--- Task prompt ---
Extract every line in the entries below that contains the string "palette".

--- Material for this task ---
----------------

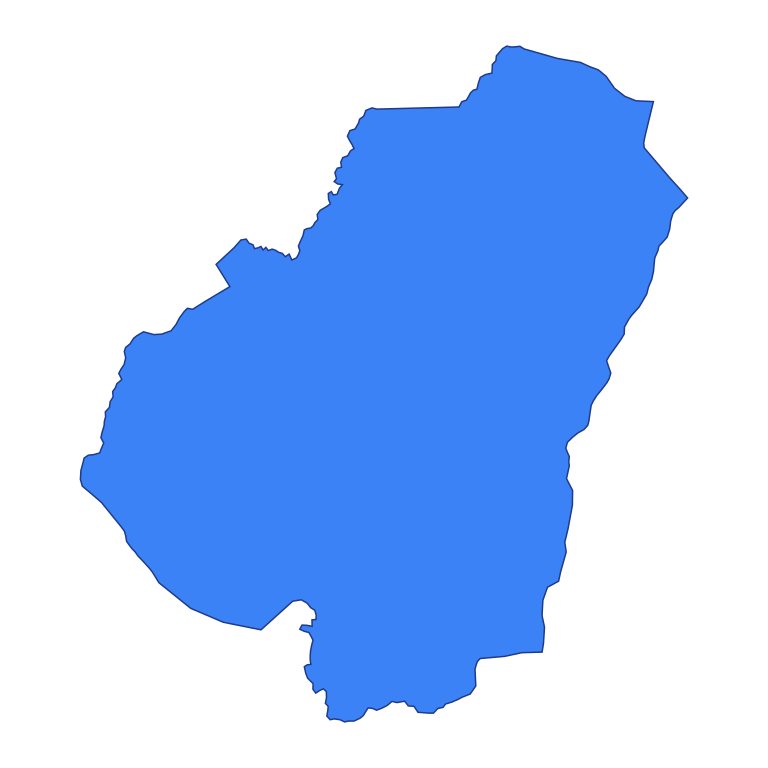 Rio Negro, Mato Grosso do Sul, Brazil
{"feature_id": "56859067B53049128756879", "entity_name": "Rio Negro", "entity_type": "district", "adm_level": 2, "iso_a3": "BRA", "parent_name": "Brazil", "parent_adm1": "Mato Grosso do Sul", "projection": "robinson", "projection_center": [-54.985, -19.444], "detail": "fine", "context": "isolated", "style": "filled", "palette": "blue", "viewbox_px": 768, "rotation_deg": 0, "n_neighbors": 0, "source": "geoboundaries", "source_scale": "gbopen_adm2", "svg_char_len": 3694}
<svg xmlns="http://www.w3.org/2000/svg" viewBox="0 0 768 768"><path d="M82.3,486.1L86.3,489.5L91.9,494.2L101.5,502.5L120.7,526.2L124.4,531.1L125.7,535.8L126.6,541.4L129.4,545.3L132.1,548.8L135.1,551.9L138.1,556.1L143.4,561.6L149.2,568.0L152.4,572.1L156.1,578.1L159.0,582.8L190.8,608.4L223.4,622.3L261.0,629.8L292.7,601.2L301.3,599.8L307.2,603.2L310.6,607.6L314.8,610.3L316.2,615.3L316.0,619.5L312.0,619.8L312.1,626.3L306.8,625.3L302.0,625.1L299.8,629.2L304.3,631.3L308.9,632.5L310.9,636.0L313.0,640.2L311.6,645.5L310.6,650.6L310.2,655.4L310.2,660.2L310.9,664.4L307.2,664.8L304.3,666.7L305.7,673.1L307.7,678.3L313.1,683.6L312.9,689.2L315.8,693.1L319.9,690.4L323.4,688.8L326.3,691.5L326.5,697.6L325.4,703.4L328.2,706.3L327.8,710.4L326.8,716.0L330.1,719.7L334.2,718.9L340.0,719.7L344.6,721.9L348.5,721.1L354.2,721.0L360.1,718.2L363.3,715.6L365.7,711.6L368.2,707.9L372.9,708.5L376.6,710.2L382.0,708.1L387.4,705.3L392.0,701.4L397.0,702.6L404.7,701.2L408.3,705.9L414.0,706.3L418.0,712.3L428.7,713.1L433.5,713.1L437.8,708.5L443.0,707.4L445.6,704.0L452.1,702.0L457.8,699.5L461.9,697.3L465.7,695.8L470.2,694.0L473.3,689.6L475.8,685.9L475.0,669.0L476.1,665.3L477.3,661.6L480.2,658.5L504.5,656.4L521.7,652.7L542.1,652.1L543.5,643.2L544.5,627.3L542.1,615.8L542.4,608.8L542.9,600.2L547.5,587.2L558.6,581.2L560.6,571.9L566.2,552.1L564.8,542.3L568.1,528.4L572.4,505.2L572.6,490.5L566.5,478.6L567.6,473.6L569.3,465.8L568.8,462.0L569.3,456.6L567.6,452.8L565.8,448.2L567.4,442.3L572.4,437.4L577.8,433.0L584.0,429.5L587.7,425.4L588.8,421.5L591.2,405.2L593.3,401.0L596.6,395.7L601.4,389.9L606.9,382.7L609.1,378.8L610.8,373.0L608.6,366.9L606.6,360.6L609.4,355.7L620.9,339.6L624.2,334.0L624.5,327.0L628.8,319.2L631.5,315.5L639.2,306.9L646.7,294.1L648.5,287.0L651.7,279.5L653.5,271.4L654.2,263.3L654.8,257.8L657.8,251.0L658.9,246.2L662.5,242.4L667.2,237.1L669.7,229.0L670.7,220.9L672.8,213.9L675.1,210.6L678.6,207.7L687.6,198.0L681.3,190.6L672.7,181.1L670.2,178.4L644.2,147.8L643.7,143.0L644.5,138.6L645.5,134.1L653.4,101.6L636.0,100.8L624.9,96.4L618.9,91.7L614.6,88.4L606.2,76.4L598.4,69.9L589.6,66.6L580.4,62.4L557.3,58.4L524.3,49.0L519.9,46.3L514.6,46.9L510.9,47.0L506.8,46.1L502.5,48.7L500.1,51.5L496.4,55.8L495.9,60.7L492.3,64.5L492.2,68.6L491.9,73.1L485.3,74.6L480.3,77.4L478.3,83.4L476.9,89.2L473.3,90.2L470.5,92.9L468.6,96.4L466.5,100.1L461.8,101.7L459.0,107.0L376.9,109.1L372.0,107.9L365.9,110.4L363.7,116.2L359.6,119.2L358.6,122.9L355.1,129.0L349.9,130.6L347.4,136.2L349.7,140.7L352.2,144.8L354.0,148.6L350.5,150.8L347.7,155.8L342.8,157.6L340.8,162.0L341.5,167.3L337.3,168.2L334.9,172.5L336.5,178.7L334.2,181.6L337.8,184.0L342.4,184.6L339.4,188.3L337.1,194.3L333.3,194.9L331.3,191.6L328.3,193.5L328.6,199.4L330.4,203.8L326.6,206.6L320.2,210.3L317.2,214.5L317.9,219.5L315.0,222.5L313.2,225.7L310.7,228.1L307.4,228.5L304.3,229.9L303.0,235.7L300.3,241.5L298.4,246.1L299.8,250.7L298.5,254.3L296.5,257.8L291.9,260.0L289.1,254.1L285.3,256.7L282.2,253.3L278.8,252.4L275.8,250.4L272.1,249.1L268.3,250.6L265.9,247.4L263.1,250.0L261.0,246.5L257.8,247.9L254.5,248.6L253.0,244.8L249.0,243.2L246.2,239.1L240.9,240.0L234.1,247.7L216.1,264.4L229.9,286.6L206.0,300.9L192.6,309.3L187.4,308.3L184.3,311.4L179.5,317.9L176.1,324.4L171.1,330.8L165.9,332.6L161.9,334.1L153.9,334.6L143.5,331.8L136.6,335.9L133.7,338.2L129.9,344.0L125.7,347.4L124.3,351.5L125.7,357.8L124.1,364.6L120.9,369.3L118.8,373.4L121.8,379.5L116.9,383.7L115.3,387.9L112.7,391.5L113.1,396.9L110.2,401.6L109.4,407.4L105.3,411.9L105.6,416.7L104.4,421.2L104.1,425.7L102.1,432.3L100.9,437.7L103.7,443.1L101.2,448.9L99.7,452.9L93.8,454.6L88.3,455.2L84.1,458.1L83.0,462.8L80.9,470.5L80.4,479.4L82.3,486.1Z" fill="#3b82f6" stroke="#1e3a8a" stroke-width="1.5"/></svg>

----------------

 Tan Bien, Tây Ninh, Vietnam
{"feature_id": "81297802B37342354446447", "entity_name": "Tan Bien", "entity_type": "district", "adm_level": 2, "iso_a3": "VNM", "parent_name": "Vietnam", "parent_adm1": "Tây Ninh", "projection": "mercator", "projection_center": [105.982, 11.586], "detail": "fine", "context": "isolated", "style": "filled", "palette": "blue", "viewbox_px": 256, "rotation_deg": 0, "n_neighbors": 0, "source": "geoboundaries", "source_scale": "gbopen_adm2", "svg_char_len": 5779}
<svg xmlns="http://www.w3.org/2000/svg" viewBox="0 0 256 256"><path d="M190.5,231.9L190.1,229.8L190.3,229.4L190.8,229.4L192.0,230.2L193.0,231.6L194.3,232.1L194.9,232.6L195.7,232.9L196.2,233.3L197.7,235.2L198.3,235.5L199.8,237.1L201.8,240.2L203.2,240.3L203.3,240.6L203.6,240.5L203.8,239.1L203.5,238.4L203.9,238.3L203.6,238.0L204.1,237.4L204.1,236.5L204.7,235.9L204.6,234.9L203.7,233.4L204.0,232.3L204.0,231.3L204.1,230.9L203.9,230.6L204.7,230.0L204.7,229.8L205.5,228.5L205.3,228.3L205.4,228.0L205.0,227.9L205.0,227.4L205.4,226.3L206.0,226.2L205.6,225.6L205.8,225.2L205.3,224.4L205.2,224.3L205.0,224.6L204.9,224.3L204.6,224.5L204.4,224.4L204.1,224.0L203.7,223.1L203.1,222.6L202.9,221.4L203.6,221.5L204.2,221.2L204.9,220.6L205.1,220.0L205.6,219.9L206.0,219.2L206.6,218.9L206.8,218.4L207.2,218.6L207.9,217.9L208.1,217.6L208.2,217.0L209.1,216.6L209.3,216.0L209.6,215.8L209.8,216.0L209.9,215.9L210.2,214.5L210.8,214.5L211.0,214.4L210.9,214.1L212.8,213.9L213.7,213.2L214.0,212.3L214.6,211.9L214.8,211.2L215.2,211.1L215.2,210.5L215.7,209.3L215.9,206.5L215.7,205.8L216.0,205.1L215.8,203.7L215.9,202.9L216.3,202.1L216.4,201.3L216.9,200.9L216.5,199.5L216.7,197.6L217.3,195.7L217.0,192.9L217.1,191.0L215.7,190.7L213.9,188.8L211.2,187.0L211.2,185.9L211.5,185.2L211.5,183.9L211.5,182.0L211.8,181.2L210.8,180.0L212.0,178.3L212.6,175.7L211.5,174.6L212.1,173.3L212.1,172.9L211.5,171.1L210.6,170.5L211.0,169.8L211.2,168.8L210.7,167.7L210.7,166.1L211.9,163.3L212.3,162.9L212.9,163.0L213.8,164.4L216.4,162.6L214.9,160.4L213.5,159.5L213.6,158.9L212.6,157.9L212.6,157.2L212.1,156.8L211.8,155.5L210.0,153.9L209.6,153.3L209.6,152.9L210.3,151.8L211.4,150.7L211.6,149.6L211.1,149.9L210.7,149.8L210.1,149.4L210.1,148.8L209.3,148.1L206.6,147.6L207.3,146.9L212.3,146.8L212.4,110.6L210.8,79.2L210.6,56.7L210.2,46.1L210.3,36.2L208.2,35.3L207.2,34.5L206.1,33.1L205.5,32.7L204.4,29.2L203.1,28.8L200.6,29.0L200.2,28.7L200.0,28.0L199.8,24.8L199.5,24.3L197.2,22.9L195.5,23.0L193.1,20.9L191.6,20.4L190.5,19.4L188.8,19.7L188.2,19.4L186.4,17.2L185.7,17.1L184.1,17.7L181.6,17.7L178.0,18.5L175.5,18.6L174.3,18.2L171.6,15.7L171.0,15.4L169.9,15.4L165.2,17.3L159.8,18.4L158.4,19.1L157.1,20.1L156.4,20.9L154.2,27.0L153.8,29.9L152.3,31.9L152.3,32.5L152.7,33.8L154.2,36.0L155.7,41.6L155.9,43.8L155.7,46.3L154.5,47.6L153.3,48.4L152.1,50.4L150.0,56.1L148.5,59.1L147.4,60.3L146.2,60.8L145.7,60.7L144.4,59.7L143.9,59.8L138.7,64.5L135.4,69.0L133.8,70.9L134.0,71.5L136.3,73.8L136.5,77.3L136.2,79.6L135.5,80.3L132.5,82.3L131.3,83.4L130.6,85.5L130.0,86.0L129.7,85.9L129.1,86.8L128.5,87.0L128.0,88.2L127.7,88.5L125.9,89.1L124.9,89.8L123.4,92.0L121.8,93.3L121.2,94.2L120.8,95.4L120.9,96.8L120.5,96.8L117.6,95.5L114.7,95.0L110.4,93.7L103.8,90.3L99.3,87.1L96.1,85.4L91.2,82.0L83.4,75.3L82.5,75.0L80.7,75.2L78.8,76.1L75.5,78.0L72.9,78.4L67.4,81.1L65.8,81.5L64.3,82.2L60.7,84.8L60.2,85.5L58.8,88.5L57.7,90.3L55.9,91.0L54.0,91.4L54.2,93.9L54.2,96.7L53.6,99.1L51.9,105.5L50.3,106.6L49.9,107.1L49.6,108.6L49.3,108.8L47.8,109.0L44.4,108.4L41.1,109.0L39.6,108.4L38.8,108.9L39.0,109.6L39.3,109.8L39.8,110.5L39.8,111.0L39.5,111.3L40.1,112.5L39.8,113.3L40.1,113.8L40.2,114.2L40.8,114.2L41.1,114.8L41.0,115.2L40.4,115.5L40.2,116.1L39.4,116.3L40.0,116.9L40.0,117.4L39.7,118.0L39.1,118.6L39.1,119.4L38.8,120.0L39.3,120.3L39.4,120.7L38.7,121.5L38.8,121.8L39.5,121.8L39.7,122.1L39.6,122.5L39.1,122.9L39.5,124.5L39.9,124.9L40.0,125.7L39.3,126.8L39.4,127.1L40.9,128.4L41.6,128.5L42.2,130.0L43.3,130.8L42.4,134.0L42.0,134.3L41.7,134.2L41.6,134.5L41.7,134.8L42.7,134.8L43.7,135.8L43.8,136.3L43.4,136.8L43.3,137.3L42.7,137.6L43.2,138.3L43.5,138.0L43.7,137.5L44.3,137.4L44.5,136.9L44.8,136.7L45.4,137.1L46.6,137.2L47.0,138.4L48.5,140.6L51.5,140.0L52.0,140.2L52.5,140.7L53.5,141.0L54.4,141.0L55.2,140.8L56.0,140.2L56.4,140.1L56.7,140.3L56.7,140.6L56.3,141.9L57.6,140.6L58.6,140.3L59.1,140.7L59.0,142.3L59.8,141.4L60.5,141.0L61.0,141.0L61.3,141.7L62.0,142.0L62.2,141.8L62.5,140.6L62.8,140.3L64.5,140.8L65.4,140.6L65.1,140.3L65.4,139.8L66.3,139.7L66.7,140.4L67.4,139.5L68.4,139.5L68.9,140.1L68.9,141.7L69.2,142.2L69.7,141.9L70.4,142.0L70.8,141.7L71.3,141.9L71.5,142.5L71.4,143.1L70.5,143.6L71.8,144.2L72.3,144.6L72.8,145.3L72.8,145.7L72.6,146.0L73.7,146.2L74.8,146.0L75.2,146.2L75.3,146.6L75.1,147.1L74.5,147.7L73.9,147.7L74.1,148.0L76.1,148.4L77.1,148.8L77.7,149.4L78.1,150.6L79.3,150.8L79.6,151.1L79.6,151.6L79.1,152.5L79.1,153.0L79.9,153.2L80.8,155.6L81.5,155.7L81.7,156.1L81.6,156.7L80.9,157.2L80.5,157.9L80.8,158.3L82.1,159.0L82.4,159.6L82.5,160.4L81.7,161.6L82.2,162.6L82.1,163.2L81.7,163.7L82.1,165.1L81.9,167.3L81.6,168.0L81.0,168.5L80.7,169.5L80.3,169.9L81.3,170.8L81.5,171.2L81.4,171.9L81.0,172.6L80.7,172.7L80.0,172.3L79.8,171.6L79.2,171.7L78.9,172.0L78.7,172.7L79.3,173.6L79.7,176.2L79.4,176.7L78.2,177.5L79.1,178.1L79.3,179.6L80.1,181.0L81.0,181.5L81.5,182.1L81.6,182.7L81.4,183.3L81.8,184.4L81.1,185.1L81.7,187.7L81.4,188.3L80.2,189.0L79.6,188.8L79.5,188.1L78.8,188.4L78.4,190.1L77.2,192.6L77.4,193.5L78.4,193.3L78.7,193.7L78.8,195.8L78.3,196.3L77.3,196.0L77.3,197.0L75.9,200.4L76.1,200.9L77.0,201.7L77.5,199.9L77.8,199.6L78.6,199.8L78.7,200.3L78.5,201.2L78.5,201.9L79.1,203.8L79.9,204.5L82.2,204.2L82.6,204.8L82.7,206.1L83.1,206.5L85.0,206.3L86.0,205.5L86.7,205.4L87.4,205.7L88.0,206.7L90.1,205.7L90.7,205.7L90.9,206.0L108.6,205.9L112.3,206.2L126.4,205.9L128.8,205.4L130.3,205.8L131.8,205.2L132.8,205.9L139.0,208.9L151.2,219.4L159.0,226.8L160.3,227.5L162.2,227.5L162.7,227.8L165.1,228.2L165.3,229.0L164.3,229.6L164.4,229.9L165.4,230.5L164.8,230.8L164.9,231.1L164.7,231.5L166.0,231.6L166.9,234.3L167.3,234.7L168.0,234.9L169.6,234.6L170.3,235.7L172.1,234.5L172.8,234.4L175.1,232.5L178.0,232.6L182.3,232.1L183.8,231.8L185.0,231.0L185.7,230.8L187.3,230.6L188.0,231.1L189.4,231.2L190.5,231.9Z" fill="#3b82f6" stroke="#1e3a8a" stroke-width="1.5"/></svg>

----------------

--- Response ---
{"feature_id": "56859067B53049128756879", "entity_name": "Rio Negro", "entity_type": "district", "adm_level": 2, "iso_a3": "BRA", "parent_name": "Brazil", "parent_adm1": "Mato Grosso do Sul", "projection": "robinson", "projection_center": [-54.985, -19.444], "detail": "fine", "context": "isolated", "style": "filled", "palette": "blue", "viewbox_px": 768, "rotation_deg": 0, "n_neighbors": 0, "source": "geoboundaries", "source_scale": "gbopen_adm2", "svg_char_len": 3694}
{"feature_id": "81297802B37342354446447", "entity_name": "Tan Bien", "entity_type": "district", "adm_level": 2, "iso_a3": "VNM", "parent_name": "Vietnam", "parent_adm1": "Tây Ninh", "projection": "mercator", "projection_center": [105.982, 11.586], "detail": "fine", "context": "isolated", "style": "filled", "palette": "blue", "viewbox_px": 256, "rotation_deg": 0, "n_neighbors": 0, "source": "geoboundaries", "source_scale": "gbopen_adm2", "svg_char_len": 5779}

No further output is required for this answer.